═══ Zitierter Text
Seit jeher gehört es zum Repertoire der demokratiekritischen, wenn nicht demokratiefeindlichen Argumente, es sei völlig unwahrscheinlich, dass die Bürgerschaft über die erforderliche politische Urteilskraft verfüge, außer vielleicht dann, wenn das Bürgerrecht auf einige wenige Wohlhabende und Gebildete beschränkt sei, weswegen es sich dann eher um eine Aristokratie als um eine Demokratie handele. Das einfache Volk, so das abschätzige Urteil, entscheide nach den Stimmungen des Augenblicks oder folge den Vorgaben seiner Anführer, der Demagogen, die nicht am Gemeinwohl, sondern am Partei- oder Klasseninteresse ausgerichtet seien.
══════
═══ Extrahierte Datensätze
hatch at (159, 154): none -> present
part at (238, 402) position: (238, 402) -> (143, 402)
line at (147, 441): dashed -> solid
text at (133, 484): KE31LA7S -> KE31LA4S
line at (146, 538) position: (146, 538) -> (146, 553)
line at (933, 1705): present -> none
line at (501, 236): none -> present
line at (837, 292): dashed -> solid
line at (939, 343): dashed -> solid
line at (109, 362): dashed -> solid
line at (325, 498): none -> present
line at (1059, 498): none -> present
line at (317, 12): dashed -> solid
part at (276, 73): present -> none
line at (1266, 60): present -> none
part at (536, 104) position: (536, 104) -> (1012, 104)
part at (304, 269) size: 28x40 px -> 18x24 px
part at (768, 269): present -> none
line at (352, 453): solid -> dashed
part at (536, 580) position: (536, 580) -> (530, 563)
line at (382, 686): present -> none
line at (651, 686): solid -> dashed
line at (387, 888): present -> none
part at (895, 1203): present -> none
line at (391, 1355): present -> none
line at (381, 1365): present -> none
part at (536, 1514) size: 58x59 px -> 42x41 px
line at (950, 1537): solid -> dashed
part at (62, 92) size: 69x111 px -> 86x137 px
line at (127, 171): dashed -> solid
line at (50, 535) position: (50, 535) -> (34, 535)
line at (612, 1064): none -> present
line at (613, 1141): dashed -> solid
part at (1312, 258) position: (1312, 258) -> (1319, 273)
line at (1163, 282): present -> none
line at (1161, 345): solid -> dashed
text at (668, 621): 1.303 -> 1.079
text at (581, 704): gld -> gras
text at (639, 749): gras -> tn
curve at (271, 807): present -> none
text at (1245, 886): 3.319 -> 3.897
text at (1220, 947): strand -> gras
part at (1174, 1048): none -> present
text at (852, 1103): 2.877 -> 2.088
══════
- **Aufgaben**:
1. Fasse den Text über Demokratiekritik in zwei Sätzen zusammen.
2. Zitiere aus dem Text über Demokratiekritik den Abschnitt von „Seit jeher gehört“ bis einschließlich „Klasseninteresse ausgerichtet seien.“.
Die Datensätze stammen aus einer anderen Quelle.

- **Lösungen**:
1. Zu den alten Argumenten gegen die Demokratie gehört die Behauptung, die Bürgerschaft verfüge kaum über die nötige politische Urteilskraft, außer wenn das Bürgerrecht auf wenige Wohlhabende und Gebildete beschränkt sei, was eher einer Aristokratie entspreche. Dem einfachen Volk wird dabei vorgeworfen, nach Stimmungen des Augenblicks zu entscheiden oder Demagogen zu folgen, die statt des Gemeinwohls Partei- oder Klasseninteressen im Blick haben.

2.
Seit jeher gehört es zum Repertoire der demokratiekritischen, wenn nicht demokratiefeindlichen Argumente, es sei völlig unwahrscheinlich, dass die Bürgerschaft über die erforderliche politische Urteilskraft verfüge, außer vielleicht dann, wenn das Bürgerrecht auf einige wenige Wohlhabende und Gebildete beschränkt sei, weswegen es sich dann eher um eine Aristokratie als um eine Demokratie handele. Das einfache Volk, so das abschätzige Urteil, entscheide nach den Stimmungen des Augenblicks oder folge den Vorgaben seiner Anführer, der Demagogen, die nicht am Gemeinwohl, sondern am Partei- oder Klasseninteresse ausgerichtet seien.